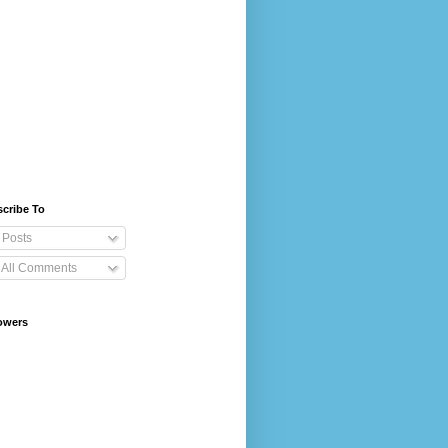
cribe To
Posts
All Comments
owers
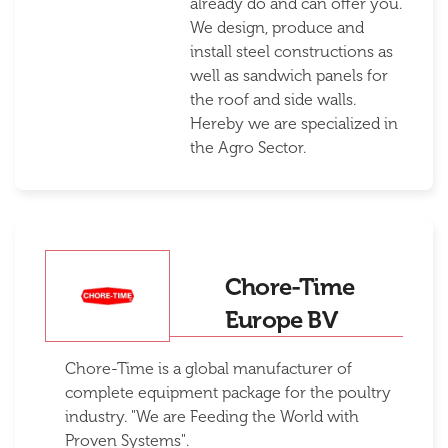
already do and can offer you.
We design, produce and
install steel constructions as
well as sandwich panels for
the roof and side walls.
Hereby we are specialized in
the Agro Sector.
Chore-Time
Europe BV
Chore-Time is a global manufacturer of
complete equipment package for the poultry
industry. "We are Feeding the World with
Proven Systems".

------------

| YOUR OBJECTIVE |
After locating the line with "complete equipment package for the poultry", please repeat it and every line after it exactly, through the end of the data above.

| SOLUTION FOR THIS EXERCISE |
complete equipment package for the poultry
industry. "We are Feeding the World with
Proven Systems".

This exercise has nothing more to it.